Evidence for partial epithelial-to-mesenchymal transition and recruitment of motile blastoderm edge cells during avian epiboly

Abstract

Embryonic epiboly has become an important developmental model for studying the mechanisms underlying collective movements of epithelial cells. In the last couple of decades, most studies of epiboly have utilized Xenopus or zebrafish as genetically tractable model organisms, while the avian epiboly model has received virtually no attention. Here, we re-visit epiboly in quail embryos and characterize several molecular markers of epithelial-to-mesenchymal transition (EMT) in the inner zone of the extraembryonic Area Opaca and at the blastoderm edge.
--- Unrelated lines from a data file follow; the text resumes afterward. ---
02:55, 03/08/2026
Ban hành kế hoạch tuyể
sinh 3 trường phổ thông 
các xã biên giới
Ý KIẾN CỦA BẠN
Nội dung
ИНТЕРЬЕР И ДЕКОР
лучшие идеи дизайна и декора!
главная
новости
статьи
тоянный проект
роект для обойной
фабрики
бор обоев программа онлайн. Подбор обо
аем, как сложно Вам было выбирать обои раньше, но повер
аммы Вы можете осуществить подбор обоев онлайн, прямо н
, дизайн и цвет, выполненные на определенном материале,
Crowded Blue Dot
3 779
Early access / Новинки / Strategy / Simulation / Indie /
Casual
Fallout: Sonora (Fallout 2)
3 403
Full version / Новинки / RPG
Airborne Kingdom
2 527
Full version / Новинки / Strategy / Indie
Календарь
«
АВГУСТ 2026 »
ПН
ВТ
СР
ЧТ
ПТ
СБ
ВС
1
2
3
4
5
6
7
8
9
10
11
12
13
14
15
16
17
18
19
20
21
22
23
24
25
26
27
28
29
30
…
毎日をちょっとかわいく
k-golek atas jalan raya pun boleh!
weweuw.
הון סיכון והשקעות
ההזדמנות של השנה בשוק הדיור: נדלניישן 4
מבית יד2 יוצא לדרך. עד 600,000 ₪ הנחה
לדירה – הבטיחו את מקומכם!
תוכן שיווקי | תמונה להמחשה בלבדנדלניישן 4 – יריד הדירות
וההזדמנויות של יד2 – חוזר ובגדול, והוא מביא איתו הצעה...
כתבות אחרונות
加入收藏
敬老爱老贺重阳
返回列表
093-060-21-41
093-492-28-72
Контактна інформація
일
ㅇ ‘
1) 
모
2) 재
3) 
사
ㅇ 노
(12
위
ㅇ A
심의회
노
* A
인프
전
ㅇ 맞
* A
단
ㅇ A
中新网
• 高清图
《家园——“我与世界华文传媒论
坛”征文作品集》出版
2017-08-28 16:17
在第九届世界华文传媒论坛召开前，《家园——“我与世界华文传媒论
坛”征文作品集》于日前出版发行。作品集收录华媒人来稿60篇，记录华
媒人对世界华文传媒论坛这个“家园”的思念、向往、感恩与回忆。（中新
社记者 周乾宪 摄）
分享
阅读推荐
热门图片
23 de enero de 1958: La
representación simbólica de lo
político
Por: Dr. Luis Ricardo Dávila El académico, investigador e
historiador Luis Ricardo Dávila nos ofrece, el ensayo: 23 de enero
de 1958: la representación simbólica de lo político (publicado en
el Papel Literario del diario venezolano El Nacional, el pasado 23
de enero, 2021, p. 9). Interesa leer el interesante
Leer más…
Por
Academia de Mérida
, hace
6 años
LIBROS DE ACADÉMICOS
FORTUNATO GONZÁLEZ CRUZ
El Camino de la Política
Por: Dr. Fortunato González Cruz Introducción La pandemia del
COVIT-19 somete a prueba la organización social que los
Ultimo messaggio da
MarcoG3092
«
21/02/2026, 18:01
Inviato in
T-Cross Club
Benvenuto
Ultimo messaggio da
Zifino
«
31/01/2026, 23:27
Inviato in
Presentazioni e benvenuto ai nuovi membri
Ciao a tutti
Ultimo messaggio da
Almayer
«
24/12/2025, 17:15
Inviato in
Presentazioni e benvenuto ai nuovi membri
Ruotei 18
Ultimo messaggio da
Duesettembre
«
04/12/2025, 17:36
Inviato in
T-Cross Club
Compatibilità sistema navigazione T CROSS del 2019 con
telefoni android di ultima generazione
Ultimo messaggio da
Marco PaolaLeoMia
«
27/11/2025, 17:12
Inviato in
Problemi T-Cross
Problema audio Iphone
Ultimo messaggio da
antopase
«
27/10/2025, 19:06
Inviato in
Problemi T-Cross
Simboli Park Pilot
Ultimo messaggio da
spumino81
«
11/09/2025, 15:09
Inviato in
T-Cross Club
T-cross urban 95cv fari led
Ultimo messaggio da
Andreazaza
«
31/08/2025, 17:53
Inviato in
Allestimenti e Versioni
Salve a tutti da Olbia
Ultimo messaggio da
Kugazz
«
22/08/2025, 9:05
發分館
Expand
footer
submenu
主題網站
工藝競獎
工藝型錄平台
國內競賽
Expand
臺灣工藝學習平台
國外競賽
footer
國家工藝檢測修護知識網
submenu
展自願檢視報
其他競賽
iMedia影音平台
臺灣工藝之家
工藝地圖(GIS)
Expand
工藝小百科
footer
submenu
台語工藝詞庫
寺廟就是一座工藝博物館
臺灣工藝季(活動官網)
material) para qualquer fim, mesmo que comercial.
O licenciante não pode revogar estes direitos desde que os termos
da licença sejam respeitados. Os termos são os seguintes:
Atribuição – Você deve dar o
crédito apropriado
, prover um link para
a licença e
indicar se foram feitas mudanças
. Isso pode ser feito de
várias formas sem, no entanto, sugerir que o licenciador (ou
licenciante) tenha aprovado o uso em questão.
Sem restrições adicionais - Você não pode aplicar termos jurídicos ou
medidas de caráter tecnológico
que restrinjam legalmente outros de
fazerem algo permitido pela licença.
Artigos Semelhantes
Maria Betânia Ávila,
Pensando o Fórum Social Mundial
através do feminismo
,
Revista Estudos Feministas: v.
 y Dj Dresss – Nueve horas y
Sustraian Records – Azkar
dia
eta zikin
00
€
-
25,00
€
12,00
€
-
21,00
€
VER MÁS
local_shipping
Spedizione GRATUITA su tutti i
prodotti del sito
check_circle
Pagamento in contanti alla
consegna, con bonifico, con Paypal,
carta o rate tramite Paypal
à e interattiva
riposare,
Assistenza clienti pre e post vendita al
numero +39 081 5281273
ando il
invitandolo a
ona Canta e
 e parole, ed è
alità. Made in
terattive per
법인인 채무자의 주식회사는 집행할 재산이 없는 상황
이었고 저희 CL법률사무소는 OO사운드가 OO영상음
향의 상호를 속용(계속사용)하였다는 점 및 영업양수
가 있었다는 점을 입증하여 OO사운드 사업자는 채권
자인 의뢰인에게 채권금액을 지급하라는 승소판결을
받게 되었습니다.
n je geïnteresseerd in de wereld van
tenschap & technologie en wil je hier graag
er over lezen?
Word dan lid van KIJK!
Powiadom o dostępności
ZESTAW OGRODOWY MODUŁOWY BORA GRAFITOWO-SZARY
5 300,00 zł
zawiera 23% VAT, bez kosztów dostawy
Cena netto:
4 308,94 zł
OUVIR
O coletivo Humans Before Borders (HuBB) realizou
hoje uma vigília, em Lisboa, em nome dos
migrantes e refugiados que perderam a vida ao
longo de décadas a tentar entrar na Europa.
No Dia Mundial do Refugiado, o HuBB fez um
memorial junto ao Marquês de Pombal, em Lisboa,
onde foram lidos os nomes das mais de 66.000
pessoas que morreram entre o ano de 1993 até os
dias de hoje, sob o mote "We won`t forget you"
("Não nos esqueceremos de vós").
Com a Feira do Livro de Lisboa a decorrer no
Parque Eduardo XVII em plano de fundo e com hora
Our results show that the intermediate filament vimentin, a widely-used marker of the mesenchymal phenotype, is strongly expressed in the edge cells compared to the cells in the inner zone, and that epiboly is inhibited when embryos are treated with Withaferin-A, a vimentin-targeting drug. Laminin, an extracellular matrix protein that is a major structural and adhesive component of the epiblast basement membrane, is notably absent from the blastoderm edge, and shows three distinct morphological regions approaching the leading edge. While these expression profiles are consistent with a mesenchymal phenotype, several other epithelial markers, including cytokeratin, β-catenin, and E-cadherin, were present in the blastoderm edge cells. Moreover, the results of a BrDU proliferation assay suggest that expansion of the edge cell population is primarily due to recruitment of cells from the inner zone, and not proliferation. Taken together, our data suggest that the edge cells of the avian blastoderm have characteristics of both epithelial and mesenchymal cells, and could serve as an in-vivo model for cancer and wound healing studies.